# [TASK DESCRIPTION]
Copy the article about Wincer Cake House below word for word, in full and without any changes.

# [EXCERPT TO READ]
---

The tasting challenge that won Wincer Cake House mega deals

Emily Muema, the founder of Wincer Cake House that is based in Harambee Sacco Estate in Nairobi's Donholm, in her bakery on November 14, 2023.

Photo credit: Elvis Ondieki | Nation Media Group

A blue-chip company calls bakers to submit cakes for a blind tasting session to determine who will supply them with the sweet goodness for an upcoming celebration.

Emily Muema, the founder of Nairobi-based Wincer Cake House, submits hers. Many other top names in the cake industry also bid.

When the verdict is out, the consequence is that Mrs Muema’s ovens in the Harambee Sacco Estate in Nairobi’s Donholm will be busy henceforth. She emerges the winner!

That is how the baker has managed to supply banks and top corporates in the city with cakes for customer service weeks and other celebrations. This is on top of the birthday cakes (which cost Sh1,800 on average), wedding cakes, graduation cakes among others that she has been making since she ventured into the business 10 years ago. 

Photo credit: Elvis Ondieki | Nation Media Group

Looking at us from a glass shelf as we interview Mrs Muema is a high-heel shoe, a folded pair of jeans, a couch, a bowl containing chicken, a kettle, among others. Well, that may sound like an insalubrious part of a market but it is not. All of them are cakes. Clients have been requesting that she shapes her cakes in different ways and, as they say in business, their wish is her command.

“We create new things every day. A good baker and a good cake decorator will create new things every day,” she says.

The interview happens at the front section of the cake house. Mrs Muema lays her signature Black Forest Deluxe on a plate and brings the forks from the back section of the establishment, where her staff are busy working on one thing or another.

As we dig into the palatable, brown gooey serving encased in white icing, she gives the story of the cake house that she believes is now ready to take a huge slice off the market of the top players makers in the market.

She was in Form Two when she made her first “serious” cake. Emulating her industrious mother, she learnt the art of making cakes early in life.

“I remember my first cake was done in Form Two without so much skill. But it was a wedding cake that the couple still remembers today,” says Mrs Muema, who was born and raised in Bondo, Siaya County.

---

# [AVAILABLE DATA]
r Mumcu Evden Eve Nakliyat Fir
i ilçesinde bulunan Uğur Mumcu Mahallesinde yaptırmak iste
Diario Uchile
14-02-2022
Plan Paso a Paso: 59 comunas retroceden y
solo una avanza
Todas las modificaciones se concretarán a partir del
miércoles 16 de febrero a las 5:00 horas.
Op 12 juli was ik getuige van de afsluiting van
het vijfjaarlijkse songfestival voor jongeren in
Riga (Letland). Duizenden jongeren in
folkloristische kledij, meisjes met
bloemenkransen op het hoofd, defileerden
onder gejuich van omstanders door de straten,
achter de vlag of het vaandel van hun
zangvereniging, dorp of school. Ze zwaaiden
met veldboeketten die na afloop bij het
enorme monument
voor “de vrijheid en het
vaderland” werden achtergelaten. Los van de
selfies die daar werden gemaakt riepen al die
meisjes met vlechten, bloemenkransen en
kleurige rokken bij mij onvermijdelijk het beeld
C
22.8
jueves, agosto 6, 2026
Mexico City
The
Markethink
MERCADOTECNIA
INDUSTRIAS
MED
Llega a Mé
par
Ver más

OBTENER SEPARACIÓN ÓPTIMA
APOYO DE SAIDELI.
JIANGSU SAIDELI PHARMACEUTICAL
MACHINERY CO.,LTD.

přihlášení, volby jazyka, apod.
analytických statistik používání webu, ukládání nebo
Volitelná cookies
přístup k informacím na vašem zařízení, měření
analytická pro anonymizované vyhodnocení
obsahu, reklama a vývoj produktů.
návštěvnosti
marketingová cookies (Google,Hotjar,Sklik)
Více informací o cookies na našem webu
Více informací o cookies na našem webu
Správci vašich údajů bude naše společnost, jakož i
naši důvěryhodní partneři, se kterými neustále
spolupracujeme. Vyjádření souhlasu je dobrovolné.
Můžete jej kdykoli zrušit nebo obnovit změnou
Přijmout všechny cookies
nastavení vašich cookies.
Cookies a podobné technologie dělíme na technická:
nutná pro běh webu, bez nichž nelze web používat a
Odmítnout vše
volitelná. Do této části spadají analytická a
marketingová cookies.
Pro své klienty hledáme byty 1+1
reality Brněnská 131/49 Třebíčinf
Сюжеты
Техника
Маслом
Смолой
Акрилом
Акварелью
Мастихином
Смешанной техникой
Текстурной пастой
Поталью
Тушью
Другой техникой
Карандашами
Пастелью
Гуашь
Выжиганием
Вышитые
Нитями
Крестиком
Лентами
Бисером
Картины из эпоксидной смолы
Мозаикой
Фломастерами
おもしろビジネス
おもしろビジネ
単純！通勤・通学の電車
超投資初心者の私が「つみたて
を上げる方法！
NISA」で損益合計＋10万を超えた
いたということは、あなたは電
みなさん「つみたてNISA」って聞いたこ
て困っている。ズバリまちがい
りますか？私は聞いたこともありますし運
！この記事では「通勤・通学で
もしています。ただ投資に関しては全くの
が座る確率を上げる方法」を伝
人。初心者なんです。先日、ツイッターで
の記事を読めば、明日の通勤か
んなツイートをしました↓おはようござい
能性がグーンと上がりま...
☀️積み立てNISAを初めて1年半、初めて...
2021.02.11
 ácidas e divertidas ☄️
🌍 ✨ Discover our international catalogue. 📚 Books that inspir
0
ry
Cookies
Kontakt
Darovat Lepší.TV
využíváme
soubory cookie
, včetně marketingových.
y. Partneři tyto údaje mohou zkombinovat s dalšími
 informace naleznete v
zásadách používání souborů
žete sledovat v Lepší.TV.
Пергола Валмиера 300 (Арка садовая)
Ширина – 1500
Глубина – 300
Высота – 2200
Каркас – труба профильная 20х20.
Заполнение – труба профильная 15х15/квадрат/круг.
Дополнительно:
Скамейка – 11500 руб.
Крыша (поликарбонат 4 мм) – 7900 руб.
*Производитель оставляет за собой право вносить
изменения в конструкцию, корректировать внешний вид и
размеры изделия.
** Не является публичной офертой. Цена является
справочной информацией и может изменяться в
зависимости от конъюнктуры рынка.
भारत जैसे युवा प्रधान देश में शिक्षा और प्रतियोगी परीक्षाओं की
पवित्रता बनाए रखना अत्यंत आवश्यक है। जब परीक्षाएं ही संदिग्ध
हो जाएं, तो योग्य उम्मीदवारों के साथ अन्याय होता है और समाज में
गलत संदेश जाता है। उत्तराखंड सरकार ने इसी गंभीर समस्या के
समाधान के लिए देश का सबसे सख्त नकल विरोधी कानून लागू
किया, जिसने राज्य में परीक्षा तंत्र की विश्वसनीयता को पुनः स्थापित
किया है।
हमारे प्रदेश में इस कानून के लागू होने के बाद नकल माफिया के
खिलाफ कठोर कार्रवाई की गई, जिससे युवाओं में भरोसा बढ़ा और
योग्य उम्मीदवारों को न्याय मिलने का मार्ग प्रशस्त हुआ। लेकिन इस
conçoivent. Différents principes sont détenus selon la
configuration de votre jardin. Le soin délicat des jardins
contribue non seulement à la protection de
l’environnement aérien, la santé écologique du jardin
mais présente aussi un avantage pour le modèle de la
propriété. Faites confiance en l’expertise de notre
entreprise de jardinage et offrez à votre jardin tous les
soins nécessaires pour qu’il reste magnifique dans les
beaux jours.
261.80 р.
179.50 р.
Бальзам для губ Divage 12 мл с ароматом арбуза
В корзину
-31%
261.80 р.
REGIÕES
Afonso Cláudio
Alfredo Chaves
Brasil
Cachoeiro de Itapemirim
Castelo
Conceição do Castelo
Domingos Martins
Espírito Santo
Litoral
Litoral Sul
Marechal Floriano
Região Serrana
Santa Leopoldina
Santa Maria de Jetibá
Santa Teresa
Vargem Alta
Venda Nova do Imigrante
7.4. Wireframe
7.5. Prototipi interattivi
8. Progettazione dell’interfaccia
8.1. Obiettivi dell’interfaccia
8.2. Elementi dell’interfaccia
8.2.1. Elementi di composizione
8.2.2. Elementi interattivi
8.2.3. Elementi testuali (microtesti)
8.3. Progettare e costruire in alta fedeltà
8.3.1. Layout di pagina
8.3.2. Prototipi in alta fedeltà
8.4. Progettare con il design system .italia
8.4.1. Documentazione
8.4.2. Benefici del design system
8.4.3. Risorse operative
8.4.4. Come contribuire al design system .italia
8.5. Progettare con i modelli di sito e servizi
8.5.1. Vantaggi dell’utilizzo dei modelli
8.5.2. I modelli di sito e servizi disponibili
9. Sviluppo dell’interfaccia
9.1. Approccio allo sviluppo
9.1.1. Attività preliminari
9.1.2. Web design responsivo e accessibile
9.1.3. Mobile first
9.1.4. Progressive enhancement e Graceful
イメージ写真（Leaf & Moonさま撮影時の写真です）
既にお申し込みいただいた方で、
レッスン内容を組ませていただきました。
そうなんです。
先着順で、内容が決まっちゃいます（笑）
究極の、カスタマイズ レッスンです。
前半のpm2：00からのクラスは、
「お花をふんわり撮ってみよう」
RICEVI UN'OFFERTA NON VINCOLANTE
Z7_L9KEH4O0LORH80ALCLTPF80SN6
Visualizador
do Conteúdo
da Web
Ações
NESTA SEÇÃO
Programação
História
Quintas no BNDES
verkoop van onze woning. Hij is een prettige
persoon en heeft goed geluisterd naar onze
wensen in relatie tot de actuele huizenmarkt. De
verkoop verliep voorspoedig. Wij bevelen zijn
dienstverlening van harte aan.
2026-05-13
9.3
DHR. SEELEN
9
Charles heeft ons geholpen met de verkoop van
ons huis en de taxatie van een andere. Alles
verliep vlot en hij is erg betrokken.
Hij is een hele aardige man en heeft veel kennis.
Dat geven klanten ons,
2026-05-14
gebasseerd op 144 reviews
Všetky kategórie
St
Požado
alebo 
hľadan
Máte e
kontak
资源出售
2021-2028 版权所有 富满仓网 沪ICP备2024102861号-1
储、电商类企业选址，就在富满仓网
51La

---

# [RESULT OF THIS EXERCISE]
The tasting challenge that won Wincer Cake House mega deals

Emily Muema, the founder of Wincer Cake House that is based in Harambee Sacco Estate in Nairobi's Donholm, in her bakery on November 14, 2023.

Photo credit: Elvis Ondieki | Nation Media Group

A blue-chip company calls bakers to submit cakes for a blind tasting session to determine who will supply them with the sweet goodness for an upcoming celebration.

Emily Muema, the founder of Nairobi-based Wincer Cake House, submits hers. Many other top names in the cake industry also bid.

When the verdict is out, the consequence is that Mrs Muema’s ovens in the Harambee Sacco Estate in Nairobi’s Donholm will be busy henceforth. She emerges the winner!

That is how the baker has managed to supply banks and top corporates in the city with cakes for customer service weeks and other celebrations. This is on top of the birthday cakes (which cost Sh1,800 on average), wedding cakes, graduation cakes among others that she has been making since she ventured into the business 10 years ago. 

Photo credit: Elvis Ondieki | Nation Media Group

Looking at us from a glass shelf as we interview Mrs Muema is a high-heel shoe, a folded pair of jeans, a couch, a bowl containing chicken, a kettle, among others. Well, that may sound like an insalubrious part of a market but it is not. All of them are cakes. Clients have been requesting that she shapes her cakes in different ways and, as they say in business, their wish is her command.

“We create new things every day. A good baker and a good cake decorator will create new things every day,” she says.

The interview happens at the front section of the cake house. Mrs Muema lays her signature Black Forest Deluxe on a plate and brings the forks from the back section of the establishment, where her staff are busy working on one thing or another.

As we dig into the palatable, brown gooey serving encased in white icing, she gives the story of the cake house that she believes is now ready to take a huge slice off the market of the top players makers in the market.

She was in Form Two when she made her first “serious” cake. Emulating her industrious mother, she learnt the art of making cakes early in life.

“I remember my first cake was done in Form Two without so much skill. But it was a wedding cake that the couple still remembers today,” says Mrs Muema, who was born and raised in Bondo, Siaya County.